City employees started to turn computers back on Tuesday.

A ransomware cyberattack last Thursday forced the city of Atlanta to shut down substantial portions of its city government. Nearly a week later, things still aren’t back to normal as officials piece together the extent of the damage.

Government workers began to turn on their computers and printers yesterday for the first time since the attack effectively held their systems hostage.

“It is expected that some computers will operate as usual and employees will return to normal use,” the Atlanta mayor’s office said in a statement Tuesday. “It is also expected that some computers may be affected or affected in some way and employees will continue using manual or alternative processes. This is part of the City’s ongoing assessment as part of the restoration and recovery process.”

In those instances, employees will have to continue filling out forms by hand, the city’s statement added.

Atlanta has yet to publicly identify the hacker, but it did say the attack was carried out remotely and not by someone with internal access to the network. The so-called ransomware attack has held the network hostage, with the hackers demanding a ransom of $51,000, paid in bitcoin, for its release.

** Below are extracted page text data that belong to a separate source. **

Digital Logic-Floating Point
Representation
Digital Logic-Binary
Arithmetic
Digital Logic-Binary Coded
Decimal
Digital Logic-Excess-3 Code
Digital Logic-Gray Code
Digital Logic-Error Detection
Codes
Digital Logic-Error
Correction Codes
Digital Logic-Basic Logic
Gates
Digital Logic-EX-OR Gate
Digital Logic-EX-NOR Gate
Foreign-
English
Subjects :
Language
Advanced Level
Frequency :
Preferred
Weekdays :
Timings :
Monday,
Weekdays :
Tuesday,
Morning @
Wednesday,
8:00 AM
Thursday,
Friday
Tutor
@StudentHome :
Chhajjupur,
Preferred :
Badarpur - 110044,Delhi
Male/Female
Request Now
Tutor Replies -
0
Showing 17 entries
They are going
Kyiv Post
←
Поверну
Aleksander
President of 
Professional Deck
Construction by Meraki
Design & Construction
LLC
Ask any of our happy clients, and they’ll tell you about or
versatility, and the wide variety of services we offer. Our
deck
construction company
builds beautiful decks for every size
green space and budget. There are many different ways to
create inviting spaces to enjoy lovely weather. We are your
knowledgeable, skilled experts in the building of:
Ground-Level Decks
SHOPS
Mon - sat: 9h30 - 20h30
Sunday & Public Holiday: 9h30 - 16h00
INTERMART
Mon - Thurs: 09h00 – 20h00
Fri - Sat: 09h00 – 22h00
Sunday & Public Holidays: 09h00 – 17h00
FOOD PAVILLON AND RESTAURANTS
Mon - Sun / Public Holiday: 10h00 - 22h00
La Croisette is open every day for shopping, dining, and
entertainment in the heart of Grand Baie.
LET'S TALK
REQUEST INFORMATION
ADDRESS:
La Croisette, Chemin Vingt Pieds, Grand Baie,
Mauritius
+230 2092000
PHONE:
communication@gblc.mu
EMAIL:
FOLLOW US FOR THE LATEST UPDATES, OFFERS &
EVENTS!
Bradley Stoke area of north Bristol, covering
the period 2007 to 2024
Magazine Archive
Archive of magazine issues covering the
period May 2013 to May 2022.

At a press conference Monday, Atlanta Mayor Keisha Lance Bottoms wouldn’t say if the city intended to pay the ransom. “Everything is up for discussion,” she said.

Of the city’s 13 departments, five were forced to operate “manually” or were otherwise impeded since the attack. As a result, residents have been unable to pay water bills and parking tickets online; the court system has been greatly disrupted; the city has been unable to hire anyone; and the Department of Corrections has had to process inmates by hand.

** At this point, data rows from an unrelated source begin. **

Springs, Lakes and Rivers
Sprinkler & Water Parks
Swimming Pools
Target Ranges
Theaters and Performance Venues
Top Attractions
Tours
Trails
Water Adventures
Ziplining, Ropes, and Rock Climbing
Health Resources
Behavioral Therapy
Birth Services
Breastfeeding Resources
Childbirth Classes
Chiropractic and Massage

Atlanta’s Hartsfield-Jackson Airport ― the world’s busiest ― was unaffected by the attack; nevertheless, it’s turned off its wifi “out of an abundance of caution” until the situation is fully resolved.

“The safety and security of our employees and customers remains our top priority,” Mayor Bottoms said in an earlier statement. “We are working around the clock to work through this ransomware cyberattack and we ask for your patience as we implement business continuity measures.”